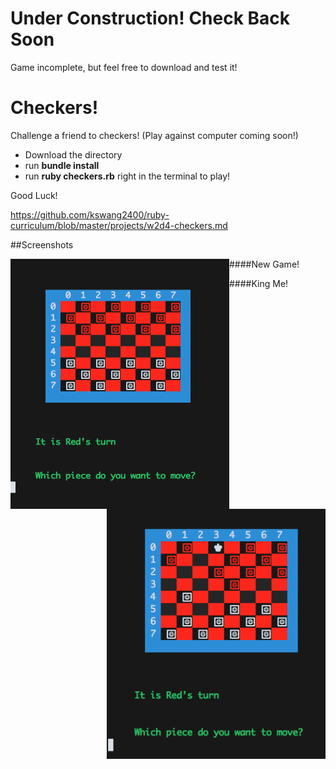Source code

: # Under Construction! Check Back Soon
Game incomplete, but feel free to download and test it!

# Checkers!
Challenge a friend to checkers! (Play against computer coming soon!)


+ Download the directory
+ run **bundle install**
+ run **ruby checkers.rb** right in the terminal to play!

Good Luck!

https://github.com/kswang2400/ruby-curriculum/blob/master/projects/w2d4-checkers.md

##Screenshots

####New Game!
<img src=./screenshots/new_game.png
  style="float: left" width=350 height=400 />

####King Me!
<img src=./screenshots/king_me.png
  style="float: right" width=350 height=400 />
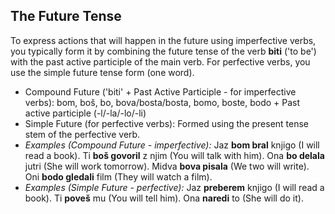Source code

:## The Future Tense

To express actions that will happen in the future using imperfective verbs, you typically form it by combining the future tense of the verb __biti__ ('to be') with the past active participle of the main verb. For perfective verbs, you use the simple future tense form (one word).

*   Compound Future ('biti' + Past Active Participle - for imperfective verbs): bom, boš, bo, bova/bosta/bosta, bomo, boste, bodo + Past active participle (-l/-la/-lo/-li)
*   Simple Future (for perfective verbs): Formed using the present tense stem of the perfective verb.
*   _Examples (Compound Future - imperfective):_ Jaz __bom bral__ knjigo (I will read a book). Ti __boš govoril__ z njim (You will talk with him). Ona __bo delala__ jutri (She will work tomorrow). Midva __bova pisala__ (We two will write). Oni __bodo gledali__ film (They will watch a film).
*   _Examples (Simple Future - perfective):_ Jaz __preberem__ knjigo (I will read a book). Ti __poveš__ mu (You will tell him). Ona __naredi__ to (She will do it).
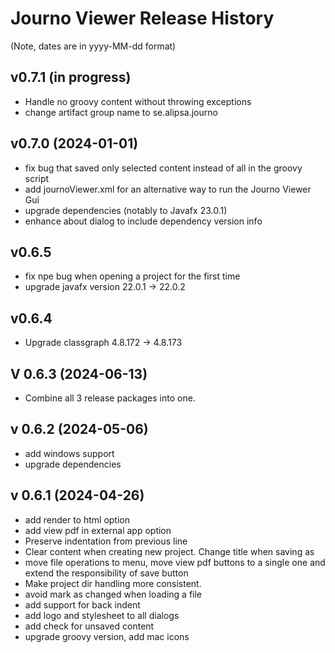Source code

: # Journo Viewer Release History
(Note, dates are in yyyy-MM-dd format)

## v0.7.1 (in progress)
- Handle no groovy content without throwing exceptions
- change artifact group name to se.alipsa.journo

## v0.7.0 (2024-01-01)
- fix bug that saved only selected content instead of all in the groovy script
- add journoViewer.xml for an alternative way to run the Journo Viewer Gui
- upgrade dependencies (notably to Javafx 23.0.1)
- enhance about dialog to include dependency version info

## v0.6.5
- fix npe bug when opening a project for the first time
- upgrade javafx version 22.0.1 -> 22.0.2

## v0.6.4
- Upgrade classgraph 4.8.172 -> 4.8.173

## V 0.6.3 (2024-06-13)
- Combine all 3 release packages into one.

## v 0.6.2 (2024-05-06)
- add windows support
- upgrade dependencies

## v 0.6.1 (2024-04-26)
- add render to html option
- add view pdf in external app option
- Preserve indentation from previous line
- Clear content when creating new project. Change title when saving as
- move file operations to menu, move view pdf buttons to a single one and extend the responsibility of save button
- Make project dir handling more consistent.
- avoid mark as changed when loading a file
- add support for back indent
- add logo and stylesheet to all dialogs
- add check for unsaved content
- upgrade groovy version, add mac icons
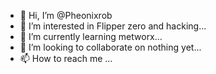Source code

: - 👋 Hi, I’m @Pheonixrob
- 👀 I’m interested in Flipper zero and hacking...
- 🌱 I’m currently learning metworx...
- 💞️ I’m looking to collaborate on nothing yet...
- 📫 How to reach me ...

<!---
Pheonixrob/Pheonixrob is a ✨ special ✨ repository because its `README.md` (this file) appears on your GitHub profile.
You can click the Preview link to take a look at your changes.
--->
◆ ◆ ◆ ◆ ◆ ◆ ◆
Work order:
Retype the listing exactly. Leave out its pictures.

Solution below:
Source code

: # Under Construction! Check Back Soon
Game incomplete, but feel free to download and test it!

# Checkers!
Challenge a friend to checkers! (Play against computer coming soon!)


+ Download the directory
+ run **bundle install**
+ run **ruby checkers.rb** right in the terminal to play!

Good Luck!

https://github.com/kswang2400/ruby-curriculum/blob/master/projects/w2d4-checkers.md

##Screenshots

####New Game!
<img src=./screenshots/new_game.png
  style="float: left" width=350 height=400 />

####King Me!
<img src=./screenshots/king_me.png
  style="float: right" width=350 height=400 />
Source code

:## The Future Tense

To express actions that will happen in the future using imperfective verbs, you typically form it by combining the future tense of the verb __biti__ ('to be') with the past active participle of the main verb. For perfective verbs, you use the simple future tense form (one word).

*   Compound Future ('biti' + Past Active Participle - for imperfective verbs): bom, boš, bo, bova/bosta/bosta, bomo, boste, bodo + Past active participle (-l/-la/-lo/-li)
*   Simple Future (for perfective verbs): Formed using the present tense stem of the perfective verb.
*   _Examples (Compound Future - imperfective):_ Jaz __bom bral__ knjigo (I will read a book). Ti __boš govoril__ z njim (You will talk with him). Ona __bo delala__ jutri (She will work tomorrow). Midva __bova pisala__ (We two will write). Oni __bodo gledali__ film (They will watch a film).
*   _Examples (Simple Future - perfective):_ Jaz __preberem__ knjigo (I will read a book). Ti __poveš__ mu (You will tell him). Ona __naredi__ to (She will do it).
Source code

: # Journo Viewer Release History
(Note, dates are in yyyy-MM-dd format)

## v0.7.1 (in progress)
- Handle no groovy content without throwing exceptions
- change artifact group name to se.alipsa.journo

## v0.7.0 (2024-01-01)
- fix bug that saved only selected content instead of all in the groovy script
- add journoViewer.xml for an alternative way to run the Journo Viewer Gui
- upgrade dependencies (notably to Javafx 23.0.1)
- enhance about dialog to include dependency version info

## v0.6.5
- fix npe bug when opening a project for the first time
- upgrade javafx version 22.0.1 -> 22.0.2

## v0.6.4
- Upgrade classgraph 4.8.172 -> 4.8.173

## V 0.6.3 (2024-06-13)
- Combine all 3 release packages into one.

## v 0.6.2 (2024-05-06)
- add windows support
- upgrade dependencies

## v 0.6.1 (2024-04-26)
- add render to html option
- add view pdf in external app option
- Preserve indentation from previous line
- Clear content when creating new project. Change title when saving as
- move file operations to menu, move view pdf buttons to a single one and extend the responsibility of save button
- Make project dir handling more consistent.
- avoid mark as changed when loading a file
- add support for back indent
- add logo and stylesheet to all dialogs
- add check for unsaved content
- upgrade groovy version, add mac icons
Source code

: - 👋 Hi, I’m @Pheonixrob
- 👀 I’m interested in Flipper zero and hacking...
- 🌱 I’m currently learning metworx...
- 💞️ I’m looking to collaborate on nothing yet...
- 📫 How to reach me ...

<!---
Pheonixrob/Pheonixrob is a ✨ special ✨ repository because its `README.md` (this file) appears on your GitHub profile.
You can click the Preview link to take a look at your changes.
--->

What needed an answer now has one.